[SET TASK]: Extract every field line from the catalog data below and copy each one unchanged, keeping the original order.

::: ENTRIES SHOWN :::

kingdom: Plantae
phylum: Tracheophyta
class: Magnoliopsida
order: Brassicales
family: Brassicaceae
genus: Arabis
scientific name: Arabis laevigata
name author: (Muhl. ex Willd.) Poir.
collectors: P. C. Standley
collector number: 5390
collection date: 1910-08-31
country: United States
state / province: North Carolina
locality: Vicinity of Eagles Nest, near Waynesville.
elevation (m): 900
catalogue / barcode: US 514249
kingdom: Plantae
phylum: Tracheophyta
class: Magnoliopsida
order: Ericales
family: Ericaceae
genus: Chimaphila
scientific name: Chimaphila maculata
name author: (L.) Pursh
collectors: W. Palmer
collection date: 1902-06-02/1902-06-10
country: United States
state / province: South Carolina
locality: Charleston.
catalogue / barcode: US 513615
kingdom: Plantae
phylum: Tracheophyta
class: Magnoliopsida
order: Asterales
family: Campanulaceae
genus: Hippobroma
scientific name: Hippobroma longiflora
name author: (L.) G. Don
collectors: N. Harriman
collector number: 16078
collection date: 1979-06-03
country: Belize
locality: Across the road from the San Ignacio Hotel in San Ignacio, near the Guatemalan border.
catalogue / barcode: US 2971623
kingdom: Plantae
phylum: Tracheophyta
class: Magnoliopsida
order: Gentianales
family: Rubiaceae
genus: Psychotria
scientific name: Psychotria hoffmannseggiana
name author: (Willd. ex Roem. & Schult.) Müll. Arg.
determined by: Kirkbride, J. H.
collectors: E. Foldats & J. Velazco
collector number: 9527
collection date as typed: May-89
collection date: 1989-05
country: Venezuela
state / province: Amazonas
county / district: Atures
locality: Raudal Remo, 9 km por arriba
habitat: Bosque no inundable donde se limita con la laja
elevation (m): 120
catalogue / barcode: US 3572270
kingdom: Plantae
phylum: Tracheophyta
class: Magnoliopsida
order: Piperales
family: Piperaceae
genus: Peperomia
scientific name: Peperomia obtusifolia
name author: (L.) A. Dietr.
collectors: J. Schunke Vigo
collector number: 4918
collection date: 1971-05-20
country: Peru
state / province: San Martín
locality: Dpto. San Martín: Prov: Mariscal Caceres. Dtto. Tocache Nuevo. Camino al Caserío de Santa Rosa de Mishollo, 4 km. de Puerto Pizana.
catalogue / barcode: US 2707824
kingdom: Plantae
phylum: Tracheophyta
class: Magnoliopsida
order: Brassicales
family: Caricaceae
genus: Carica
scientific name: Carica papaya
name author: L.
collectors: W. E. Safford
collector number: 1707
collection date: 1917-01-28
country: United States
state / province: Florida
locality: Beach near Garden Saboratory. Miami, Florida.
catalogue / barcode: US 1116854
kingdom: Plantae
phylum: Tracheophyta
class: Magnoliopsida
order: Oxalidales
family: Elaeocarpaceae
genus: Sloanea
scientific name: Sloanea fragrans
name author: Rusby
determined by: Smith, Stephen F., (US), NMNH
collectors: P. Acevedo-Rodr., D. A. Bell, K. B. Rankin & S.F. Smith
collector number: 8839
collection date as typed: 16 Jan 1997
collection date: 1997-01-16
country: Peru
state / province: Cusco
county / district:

:::

[OUTPUT]:
kingdom: Plantae
phylum: Tracheophyta
class: Magnoliopsida
order: Brassicales
family: Brassicaceae
genus: Arabis
scientific name: Arabis laevigata
name author: (Muhl. ex Willd.) Poir.
collectors: P. C. Standley
collector number: 5390
collection date: 1910-08-31
country: United States
state / province: North Carolina
locality: Vicinity of Eagles Nest, near Waynesville.
elevation (m): 900
catalogue / barcode: US 514249
kingdom: Plantae
phylum: Tracheophyta
class: Magnoliopsida
order: Ericales
family: Ericaceae
genus: Chimaphila
scientific name: Chimaphila maculata
name author: (L.) Pursh
collectors: W. Palmer
collection date: 1902-06-02/1902-06-10
country: United States
state / province: South Carolina
locality: Charleston.
catalogue / barcode: US 513615
kingdom: Plantae
phylum: Tracheophyta
class: Magnoliopsida
order: Asterales
family: Campanulaceae
genus: Hippobroma
scientific name: Hippobroma longiflora
name author: (L.) G. Don
collectors: N. Harriman
collector number: 16078
collection date: 1979-06-03
country: Belize
locality: Across the road from the San Ignacio Hotel in San Ignacio, near the Guatemalan border.
catalogue / barcode: US 2971623
kingdom: Plantae
phylum: Tracheophyta
class: Magnoliopsida
order: Gentianales
family: Rubiaceae
genus: Psychotria
scientific name: Psychotria hoffmannseggiana
name author: (Willd. ex Roem. & Schult.) Müll. Arg.
determined by: Kirkbride, J. H.
collectors: E. Foldats & J. Velazco
collector number: 9527
collection date as typed: May-89
collection date: 1989-05
country: Venezuela
state / province: Amazonas
county / district: Atures
locality: Raudal Remo, 9 km por arriba
habitat: Bosque no inundable donde se limita con la laja
elevation (m): 120
catalogue / barcode: US 3572270
kingdom: Plantae
phylum: Tracheophyta
class: Magnoliopsida
order: Piperales
family: Piperaceae
genus: Peperomia
scientific name: Peperomia obtusifolia
name author: (L.) A. Dietr.
collectors: J. Schunke Vigo
collector number: 4918
collection date: 1971-05-20
country: Peru
state / province: San Martín
locality: Dpto. San Martín: Prov: Mariscal Caceres. Dtto. Tocache Nuevo. Camino al Caserío de Santa Rosa de Mishollo, 4 km. de Puerto Pizana.
catalogue / barcode: US 2707824
kingdom: Plantae
phylum: Tracheophyta
class: Magnoliopsida
order: Brassicales
family: Caricaceae
genus: Carica
scientific name: Carica papaya
name author: L.
collectors: W. E. Safford
collector number: 1707
collection date: 1917-01-28
country: United States
state / province: Florida
locality: Beach near Garden Saboratory. Miami, Florida.
catalogue / barcode: US 1116854
kingdom: Plantae
phylum: Tracheophyta
class: Magnoliopsida
order: Oxalidales
family: Elaeocarpaceae
genus: Sloanea
scientific name: Sloanea fragrans
name author: Rusby
determined by: Smith, Stephen F., (US), NMNH
collectors: P. Acevedo-Rodr., D. A. Bell, K. B. Rankin & S.F. Smith
collector number: 8839
collection date as typed: 16 Jan 1997
collection date: 1997-01-16
country: Peru
state / province: Cusco
county / district:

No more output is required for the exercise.